When we invest in nurses – with safe workplaces, fair pay, and meaningful leadership – we invest directly in reaching the 2030 End TB targets.

A global community of practice

Among the most powerful amplifiers of this mission stands The Union Nurses and Allied Professionals Sub-Section (NAPs).

Through NAPs, nurses and allied professionals from across the globe work together to define and strengthen their contributions to TB and lung health, and to coordinate best practices, support learning, and facilitate professional development for nurses.

The NAPs group is comprised of members from many disciplines who work across a spectrum of activities, services, and organisations, with expertise spanning: clinical care, public health management of TB and lung disease, tobacco control, training and education, health promotion, stigma reduction, disease prevention, civil society, research, and ethics. A defining strength of this group is the diversity of knowledge, skills, and expertise within their global community of practice.

Empowerment through education

TB treatment is not generally part of nurse training, yet in low-resource settings there are fewer doctors – meaning that TB care is often carried out by nurses. This makes high-quality nursing care vital to the successful treatment of TB, and training with shared resources is central to that.

To governments, health institutions, and communities: the path to a TB-free world runs through empowered nurses. Support them. Protect them. Listen to them.

A call from Brazil

As a Brazilian nurse and National Coordinator of the Brazilian Nursing Network for a Tuberculosis-Free Brazil — Rede EnfTB, I invite nurses from every corner of the world to build their own nurse networks. Let us reinforce and empower nurses to exercise true nursing autonomy – bringing their cultural perspectives, their distinct perceptions of care, and their commitment to gathering and sharing the finest practices our profession has to offer.

We also call on every nurse and allied professional to actively engage in NAPs webinars and experience-exchange initiatives throughout the year. These spaces are where frontline knowledge crosses borders, where a solution forged in one country becomes a lifeline in another, and where our collective voice grows strong enough to shape global policy. Do not wait for the world to come to you – bring your experience, your culture, and your expertise to the table.

The place for nurses is where nurses choose to be

Because the place for nurses is precisely where nurses choose to be – and that choice has never been more powerful or more far-reaching.

Nurses today are not confined to the bedside. They are claiming their rightful position as researchers, policymakers, civil society leaders, and scientific voices. Bringing to every space a perspective that no other profession can replicate: the view from the frontline of human suffering, and the wisdom earned from walking alongside patients through their most vulnerable moments.

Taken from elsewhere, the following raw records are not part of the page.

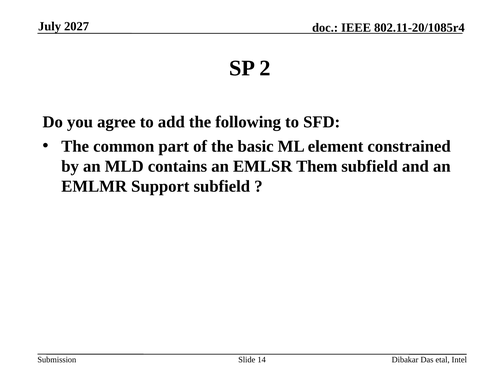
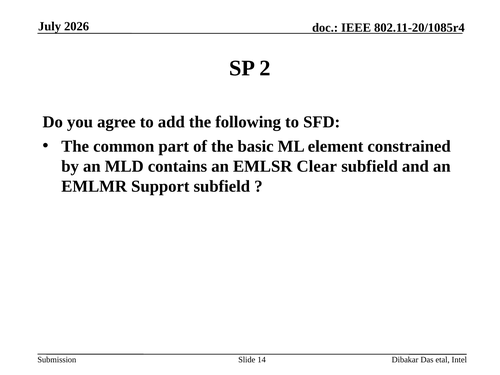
2027: 2027 -> 2026
Them: Them -> Clear
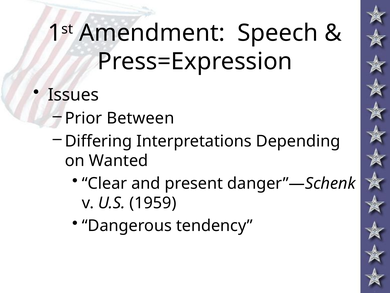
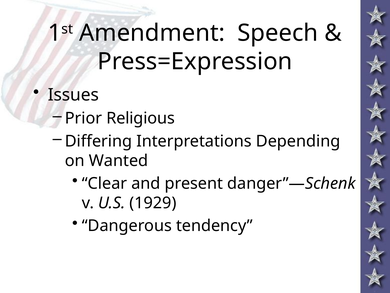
Between: Between -> Religious
1959: 1959 -> 1929
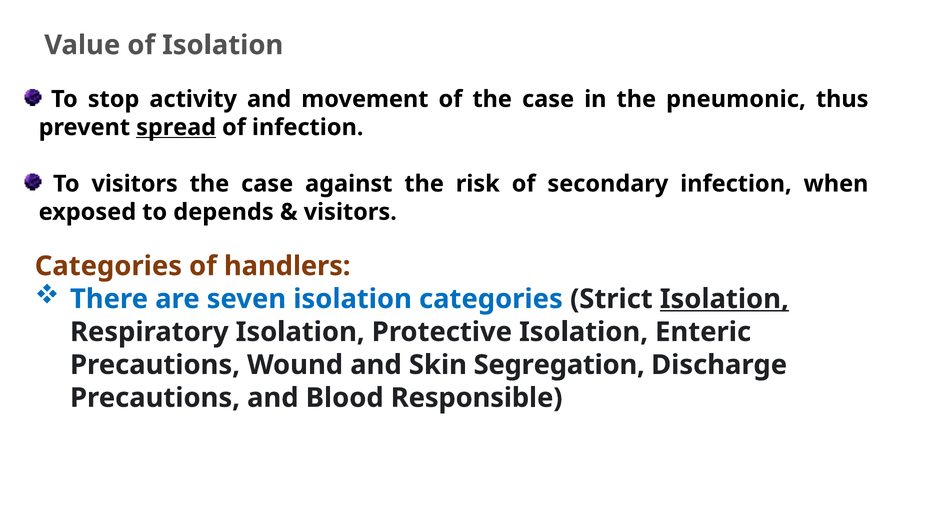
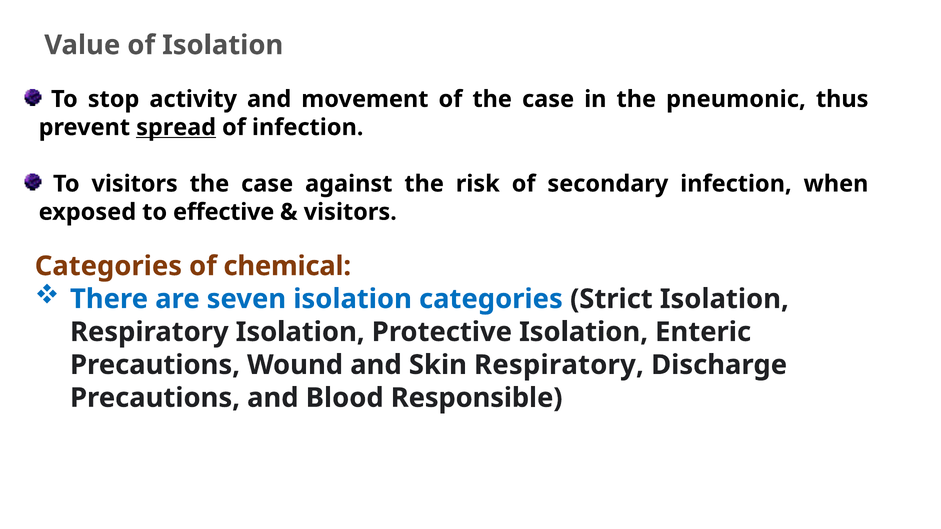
depends: depends -> effective
handlers: handlers -> chemical
Isolation at (724, 299) underline: present -> none
Skin Segregation: Segregation -> Respiratory
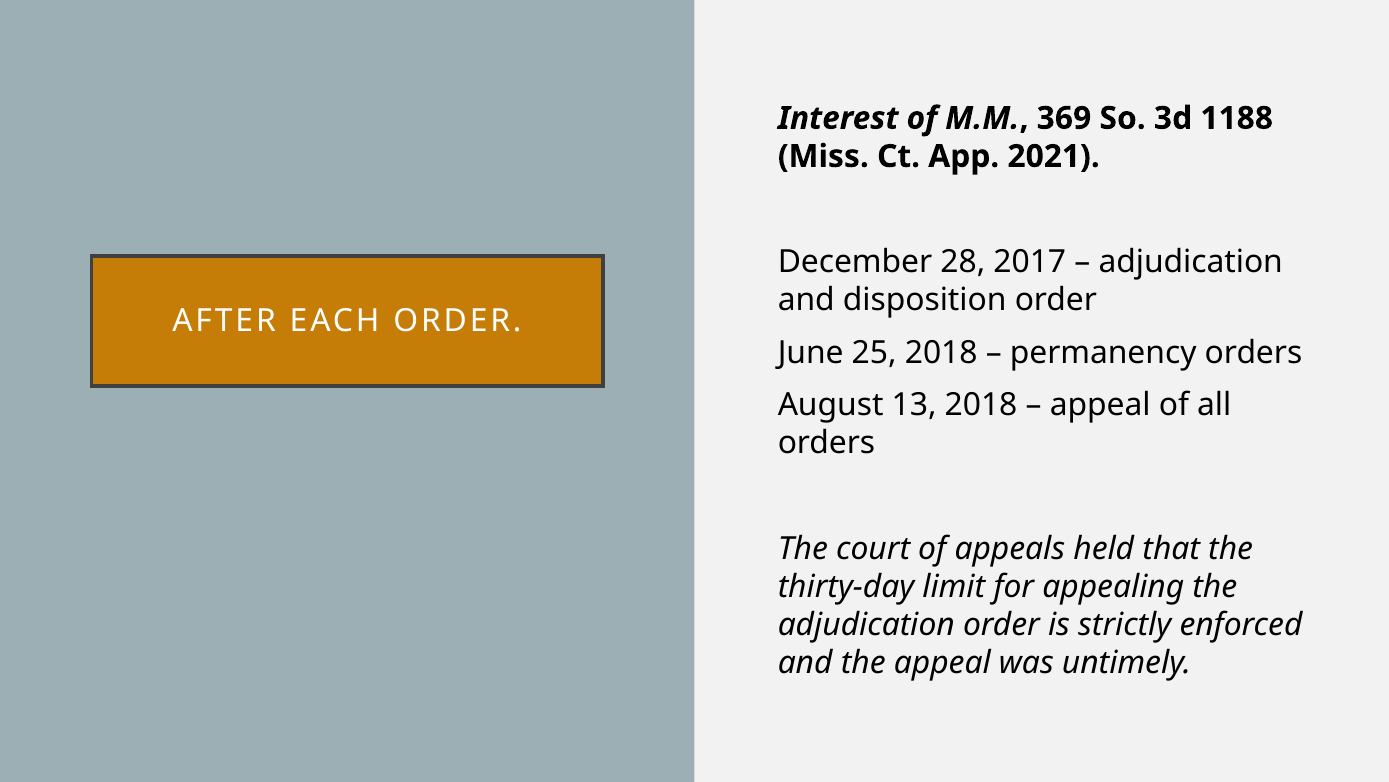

This is precisely what The Union stands for: a universal, inclusive space where all dimensions of the End TB response converge – the laboratory and the community, the clinical trial and the lived experience, the academic publication and the street-level campaign. The Union recognises that no single sector can end TB alone, and that nurses, uniquely positioned across all of these worlds, are essential threads in every solution.

Welcome to Rio de Janeiro — Brazil!

Let us build that momentum all the way to November, when the Union World Conference on Lung Health will bring together researchers, practitioners, advocates, policymakers and communities in Rio de Janeiro, Brazil, from 17 to 20 November 2026 — the world’s most important gathering for lung health and the End TB agenda.


Fernando Sanches

Chair of The Union Nurses and Allied Professionals Sub-Section

Fernando is a member of the Brazilian Tuberculosis Research Network (REDE TB), contributing to the scientific evidence that shapes national TB policy. At the same time, as a member of the Parceria Brasileira contra a Tuberculose — STOP TB Partnership Brazil, he stands firmly within the civil society movement that holds systems accountable and centres the voices of those most affected by the disease.